* **Aufgabe**: Geben Sie aus der Sachverhaltsschilderung den Abschnitt wortgetreu wieder, beginnend bei „II.1. Am 11.10.2013“ und endend bei „Fahrbahn war nass.“.

* **Zitierter Auszug**:
II. Nachfolgender Sachverhalt steht fest:

 

II.1. Am 11.10.2013 um 12:45 Uhr lenkte die Beschwerdeführerin den auf ihren Gatten zugelassenen PKW, Skoda Roomster, blau mit dem amtlichen Kennzeichen SD-x im Gemeindegebiet von Haibach ob der Donau auf der
L 525 Michaelnbach-Stauff-Straße von Haibach/Donau kommend in Richtung
St. Agatha. Sie hatte das Abblendlicht eingeschaltet.

 

Zur selben Zeit lenkte die Unfallgegnerin D K den auf sie zugelassenen PKW, Seat, weiß, mit dem amtlichen Kennzeichen EF-x auf der B 130 Nibelungenstraße von Schlögen kommend in Richtung Haibach. Sie hatte das Tagfahrlicht eingeschaltet.

 

Zur Tatzeit regnete es und die Fahrbahn war nass.

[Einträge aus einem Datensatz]
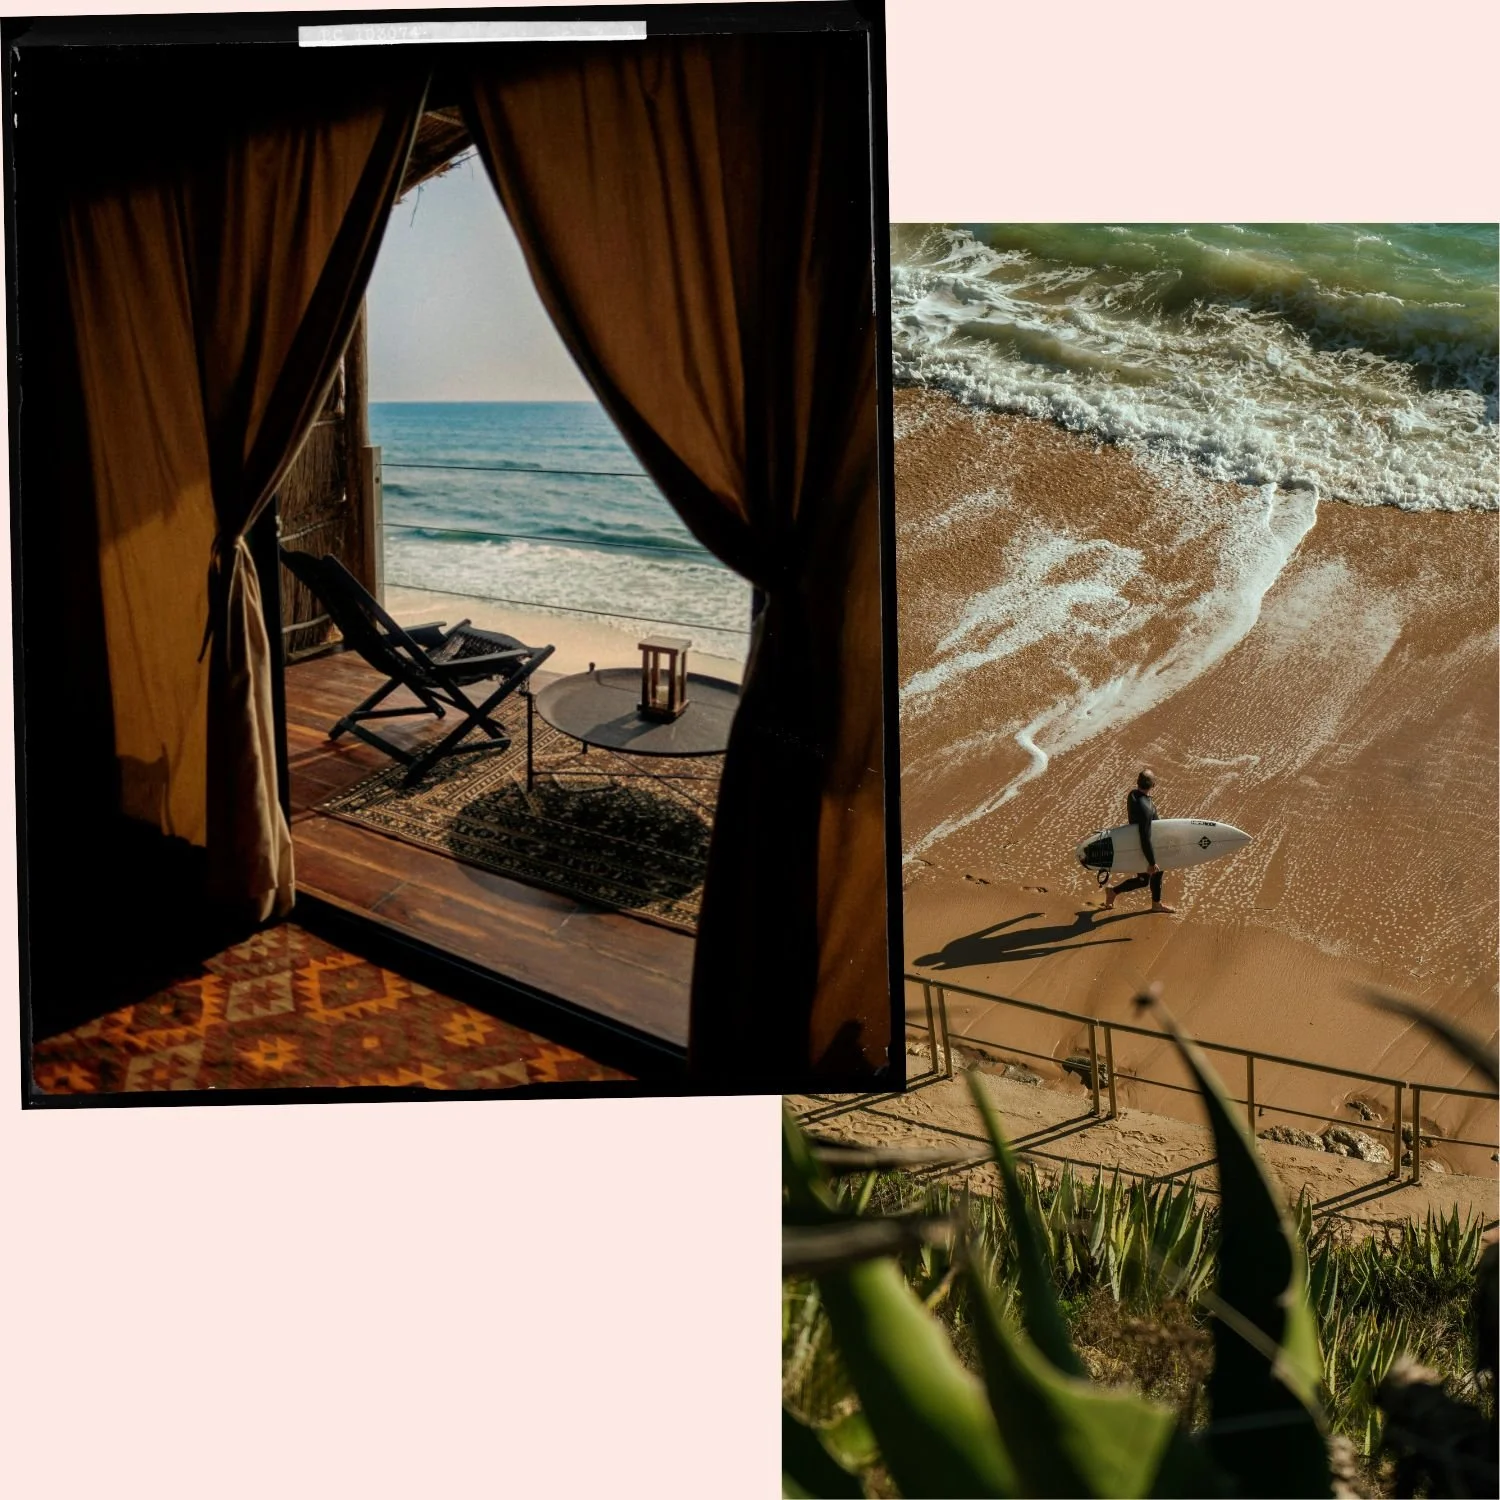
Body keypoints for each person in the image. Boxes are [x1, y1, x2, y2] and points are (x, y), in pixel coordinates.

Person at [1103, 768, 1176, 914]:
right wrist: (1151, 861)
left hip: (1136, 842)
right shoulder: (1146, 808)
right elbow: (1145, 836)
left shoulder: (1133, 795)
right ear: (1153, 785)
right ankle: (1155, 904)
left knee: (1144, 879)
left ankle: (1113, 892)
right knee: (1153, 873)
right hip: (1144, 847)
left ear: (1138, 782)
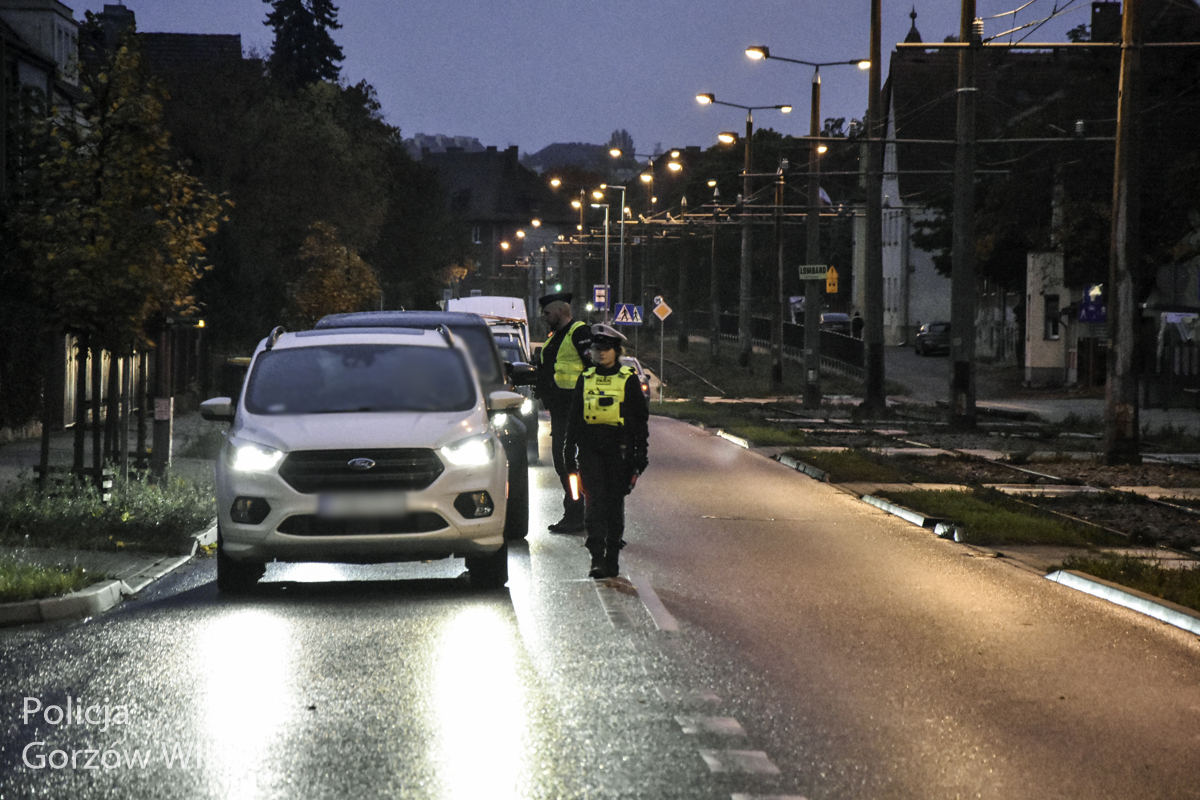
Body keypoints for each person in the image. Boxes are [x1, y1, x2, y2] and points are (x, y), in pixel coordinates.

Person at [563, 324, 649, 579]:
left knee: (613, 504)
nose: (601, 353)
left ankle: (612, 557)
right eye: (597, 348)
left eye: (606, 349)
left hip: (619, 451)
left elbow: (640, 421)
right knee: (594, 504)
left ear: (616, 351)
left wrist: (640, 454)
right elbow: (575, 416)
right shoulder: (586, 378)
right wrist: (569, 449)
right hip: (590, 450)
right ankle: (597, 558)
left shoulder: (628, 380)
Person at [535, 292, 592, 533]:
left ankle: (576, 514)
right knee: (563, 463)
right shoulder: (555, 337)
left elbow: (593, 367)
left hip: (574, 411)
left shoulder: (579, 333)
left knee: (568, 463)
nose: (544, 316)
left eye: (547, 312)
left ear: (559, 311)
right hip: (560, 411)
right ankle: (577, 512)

* **Ergebnis der Übung**:
II.1. Am 11.10.2013 um 12:45 Uhr lenkte die Beschwerdeführerin den auf ihren Gatten zugelassenen PKW, Skoda Roomster, blau mit dem amtlichen Kennzeichen SD-x im Gemeindegebiet von Haibach ob der Donau auf der
L 525 Michaelnbach-Stauff-Straße von Haibach/Donau kommend in Richtung
St. Agatha. Sie hatte das Abblendlicht eingeschaltet.

 

Zur selben Zeit lenkte die Unfallgegnerin D K den auf sie zugelassenen PKW, Seat, weiß, mit dem amtlichen Kennzeichen EF-x auf der B 130 Nibelungenstraße von Schlögen kommend in Richtung Haibach. Sie hatte das Tagfahrlicht eingeschaltet.

 

Zur Tatzeit regnete es und die Fahrbahn war nass.